AIM OF THE EXERCISE
From the entries below, please output exactly the lines starting at the one containing "- Maintain and" and ending at the one containing "## Conclusion", both included.

PROVIDED RECORDS

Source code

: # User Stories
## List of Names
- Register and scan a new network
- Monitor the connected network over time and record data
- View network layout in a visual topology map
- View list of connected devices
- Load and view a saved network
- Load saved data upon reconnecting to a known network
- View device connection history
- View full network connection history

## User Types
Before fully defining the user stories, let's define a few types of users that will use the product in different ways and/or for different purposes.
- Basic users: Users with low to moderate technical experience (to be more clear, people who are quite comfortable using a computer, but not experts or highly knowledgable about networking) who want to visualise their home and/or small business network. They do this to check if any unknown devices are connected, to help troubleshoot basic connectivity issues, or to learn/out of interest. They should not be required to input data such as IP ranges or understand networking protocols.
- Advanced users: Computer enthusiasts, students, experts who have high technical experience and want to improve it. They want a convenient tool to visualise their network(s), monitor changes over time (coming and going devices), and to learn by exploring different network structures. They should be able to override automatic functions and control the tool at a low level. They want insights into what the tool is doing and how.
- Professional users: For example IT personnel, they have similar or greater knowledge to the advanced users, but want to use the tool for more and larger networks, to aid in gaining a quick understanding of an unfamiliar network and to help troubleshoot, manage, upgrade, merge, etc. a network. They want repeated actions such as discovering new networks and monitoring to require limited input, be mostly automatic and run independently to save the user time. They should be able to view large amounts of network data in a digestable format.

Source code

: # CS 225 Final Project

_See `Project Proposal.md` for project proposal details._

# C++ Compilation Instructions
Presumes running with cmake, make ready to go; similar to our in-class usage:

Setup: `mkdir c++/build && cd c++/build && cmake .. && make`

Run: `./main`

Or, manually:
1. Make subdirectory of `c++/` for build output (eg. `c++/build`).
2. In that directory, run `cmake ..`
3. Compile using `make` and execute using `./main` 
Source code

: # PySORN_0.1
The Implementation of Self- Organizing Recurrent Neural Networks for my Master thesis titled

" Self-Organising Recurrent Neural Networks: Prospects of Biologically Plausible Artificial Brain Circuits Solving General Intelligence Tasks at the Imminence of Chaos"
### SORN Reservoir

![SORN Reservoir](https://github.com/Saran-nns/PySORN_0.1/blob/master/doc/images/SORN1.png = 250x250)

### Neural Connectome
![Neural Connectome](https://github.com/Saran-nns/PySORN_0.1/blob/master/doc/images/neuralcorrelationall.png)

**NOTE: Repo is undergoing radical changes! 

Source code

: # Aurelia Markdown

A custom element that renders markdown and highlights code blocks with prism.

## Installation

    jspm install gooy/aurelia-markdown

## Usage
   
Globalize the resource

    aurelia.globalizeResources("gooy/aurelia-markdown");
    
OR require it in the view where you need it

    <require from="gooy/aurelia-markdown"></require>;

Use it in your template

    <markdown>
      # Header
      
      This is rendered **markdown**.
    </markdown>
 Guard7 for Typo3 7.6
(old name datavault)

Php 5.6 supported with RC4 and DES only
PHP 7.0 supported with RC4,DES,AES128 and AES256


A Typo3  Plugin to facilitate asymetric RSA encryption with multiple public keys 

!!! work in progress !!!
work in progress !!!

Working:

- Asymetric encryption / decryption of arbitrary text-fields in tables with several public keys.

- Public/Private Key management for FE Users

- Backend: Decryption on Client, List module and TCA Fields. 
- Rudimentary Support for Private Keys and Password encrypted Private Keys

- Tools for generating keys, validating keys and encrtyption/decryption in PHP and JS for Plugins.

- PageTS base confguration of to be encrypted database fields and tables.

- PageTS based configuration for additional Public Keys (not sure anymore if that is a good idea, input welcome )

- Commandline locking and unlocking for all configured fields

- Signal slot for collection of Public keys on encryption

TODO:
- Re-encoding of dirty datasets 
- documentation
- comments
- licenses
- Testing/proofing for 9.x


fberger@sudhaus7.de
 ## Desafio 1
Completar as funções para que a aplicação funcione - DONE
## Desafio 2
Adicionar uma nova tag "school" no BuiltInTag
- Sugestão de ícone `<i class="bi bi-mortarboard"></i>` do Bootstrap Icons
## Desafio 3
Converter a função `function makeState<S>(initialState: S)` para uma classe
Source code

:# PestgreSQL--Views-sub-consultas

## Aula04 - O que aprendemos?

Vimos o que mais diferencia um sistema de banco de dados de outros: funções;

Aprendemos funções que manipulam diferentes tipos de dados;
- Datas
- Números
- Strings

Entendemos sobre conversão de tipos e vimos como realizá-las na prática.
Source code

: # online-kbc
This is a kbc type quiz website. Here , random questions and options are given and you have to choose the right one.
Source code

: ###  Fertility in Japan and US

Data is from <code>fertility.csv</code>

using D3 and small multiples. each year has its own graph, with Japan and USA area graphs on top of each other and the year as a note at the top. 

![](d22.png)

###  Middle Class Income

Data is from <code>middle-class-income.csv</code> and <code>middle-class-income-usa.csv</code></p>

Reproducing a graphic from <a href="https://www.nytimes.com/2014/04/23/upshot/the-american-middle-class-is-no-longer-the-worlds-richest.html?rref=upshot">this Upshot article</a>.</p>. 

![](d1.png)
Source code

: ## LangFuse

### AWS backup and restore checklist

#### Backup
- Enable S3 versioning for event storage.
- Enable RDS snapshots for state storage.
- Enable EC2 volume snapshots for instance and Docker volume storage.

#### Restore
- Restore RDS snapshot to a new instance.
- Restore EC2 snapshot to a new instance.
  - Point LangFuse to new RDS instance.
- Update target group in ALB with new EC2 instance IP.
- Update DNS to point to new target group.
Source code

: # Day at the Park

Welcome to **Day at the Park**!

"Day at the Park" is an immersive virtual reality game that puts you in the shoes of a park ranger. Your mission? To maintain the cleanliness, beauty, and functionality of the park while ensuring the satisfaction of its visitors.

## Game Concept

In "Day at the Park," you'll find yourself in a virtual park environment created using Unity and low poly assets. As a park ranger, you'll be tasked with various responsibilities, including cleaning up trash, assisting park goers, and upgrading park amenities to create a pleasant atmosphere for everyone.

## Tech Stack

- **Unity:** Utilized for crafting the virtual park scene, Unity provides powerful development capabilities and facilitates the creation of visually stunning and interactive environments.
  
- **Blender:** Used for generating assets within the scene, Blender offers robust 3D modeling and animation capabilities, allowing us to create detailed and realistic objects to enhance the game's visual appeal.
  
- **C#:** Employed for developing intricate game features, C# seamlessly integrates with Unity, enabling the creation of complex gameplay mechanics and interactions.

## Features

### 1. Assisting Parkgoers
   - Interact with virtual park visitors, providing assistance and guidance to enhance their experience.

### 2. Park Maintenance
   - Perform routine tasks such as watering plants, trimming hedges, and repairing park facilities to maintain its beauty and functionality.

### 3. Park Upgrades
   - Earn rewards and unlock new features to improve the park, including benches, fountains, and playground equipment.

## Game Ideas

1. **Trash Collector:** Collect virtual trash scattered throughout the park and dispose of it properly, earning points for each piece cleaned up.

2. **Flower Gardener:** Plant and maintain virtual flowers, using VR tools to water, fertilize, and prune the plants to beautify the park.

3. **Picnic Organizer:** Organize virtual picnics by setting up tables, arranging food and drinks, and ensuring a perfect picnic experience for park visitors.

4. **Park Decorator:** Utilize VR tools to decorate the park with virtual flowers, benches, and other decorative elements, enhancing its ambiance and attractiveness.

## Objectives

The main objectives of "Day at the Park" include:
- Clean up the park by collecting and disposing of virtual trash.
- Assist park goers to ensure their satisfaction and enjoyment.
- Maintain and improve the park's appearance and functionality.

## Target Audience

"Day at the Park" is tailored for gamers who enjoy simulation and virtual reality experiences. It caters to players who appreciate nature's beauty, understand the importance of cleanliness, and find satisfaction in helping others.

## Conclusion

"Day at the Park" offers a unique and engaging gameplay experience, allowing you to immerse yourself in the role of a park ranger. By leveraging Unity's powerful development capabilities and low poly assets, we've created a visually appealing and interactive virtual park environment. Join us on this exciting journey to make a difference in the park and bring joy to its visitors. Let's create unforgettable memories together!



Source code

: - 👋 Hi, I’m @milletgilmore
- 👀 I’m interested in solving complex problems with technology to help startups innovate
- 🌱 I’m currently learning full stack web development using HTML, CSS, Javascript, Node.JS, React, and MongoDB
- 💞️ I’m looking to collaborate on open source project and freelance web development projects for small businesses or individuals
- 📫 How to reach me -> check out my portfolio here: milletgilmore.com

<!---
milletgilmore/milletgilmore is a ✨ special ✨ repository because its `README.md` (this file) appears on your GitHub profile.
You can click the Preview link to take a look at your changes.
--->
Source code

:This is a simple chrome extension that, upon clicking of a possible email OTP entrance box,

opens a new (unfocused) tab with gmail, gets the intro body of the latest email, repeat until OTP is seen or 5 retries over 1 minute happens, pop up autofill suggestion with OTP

REPLY
- Maintain and improve the park's appearance and functionality.

## Target Audience

"Day at the Park" is tailored for gamers who enjoy simulation and virtual reality experiences. It caters to players who appreciate nature's beauty, understand the importance of cleanliness, and find satisfaction in helping others.

## Conclusion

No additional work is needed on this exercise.